• **What is being asked**: Rewrite the rows between the line containing "genus: Trifolium" and the line containing "genus: Tephrosia", inclusive, switching "collectors" to "collected by" and leaving everything else unchanged. Give only those lines.

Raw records
--- BEGIN ---
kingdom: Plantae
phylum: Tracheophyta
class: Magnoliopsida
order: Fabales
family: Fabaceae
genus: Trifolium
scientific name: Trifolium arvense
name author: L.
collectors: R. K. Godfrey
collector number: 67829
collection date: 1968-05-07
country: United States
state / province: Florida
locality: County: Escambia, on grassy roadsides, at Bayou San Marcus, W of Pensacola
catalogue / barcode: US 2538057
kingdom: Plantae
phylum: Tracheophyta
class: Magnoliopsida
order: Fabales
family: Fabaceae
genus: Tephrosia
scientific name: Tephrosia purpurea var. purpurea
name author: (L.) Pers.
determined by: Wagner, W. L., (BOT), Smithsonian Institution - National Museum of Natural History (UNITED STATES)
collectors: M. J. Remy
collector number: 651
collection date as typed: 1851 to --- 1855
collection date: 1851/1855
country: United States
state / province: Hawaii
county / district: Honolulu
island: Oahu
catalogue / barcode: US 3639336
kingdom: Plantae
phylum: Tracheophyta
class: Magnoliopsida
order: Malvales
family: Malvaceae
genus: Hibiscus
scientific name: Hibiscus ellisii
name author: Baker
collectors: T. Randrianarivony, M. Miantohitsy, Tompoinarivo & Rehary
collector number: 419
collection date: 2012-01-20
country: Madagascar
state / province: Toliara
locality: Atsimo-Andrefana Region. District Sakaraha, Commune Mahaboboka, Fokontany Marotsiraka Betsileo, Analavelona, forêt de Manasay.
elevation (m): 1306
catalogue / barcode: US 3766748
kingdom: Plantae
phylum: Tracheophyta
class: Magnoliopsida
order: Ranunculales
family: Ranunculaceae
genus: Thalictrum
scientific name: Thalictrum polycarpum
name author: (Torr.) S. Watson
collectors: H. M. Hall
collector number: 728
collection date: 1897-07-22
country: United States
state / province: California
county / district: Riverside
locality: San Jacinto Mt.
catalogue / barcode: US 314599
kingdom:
--- END ---
• **Written answer**:
genus: Trifolium
scientific name: Trifolium arvense
name author: L.
collected by: R. K. Godfrey
collector number: 67829
collection date: 1968-05-07
country: United States
state / province: Florida
locality: County: Escambia, on grassy roadsides, at Bayou San Marcus, W of Pensacola
catalogue / barcode: US 2538057
kingdom: Plantae
phylum: Tracheophyta
class: Magnoliopsida
order: Fabales
family: Fabaceae
genus: Tephrosia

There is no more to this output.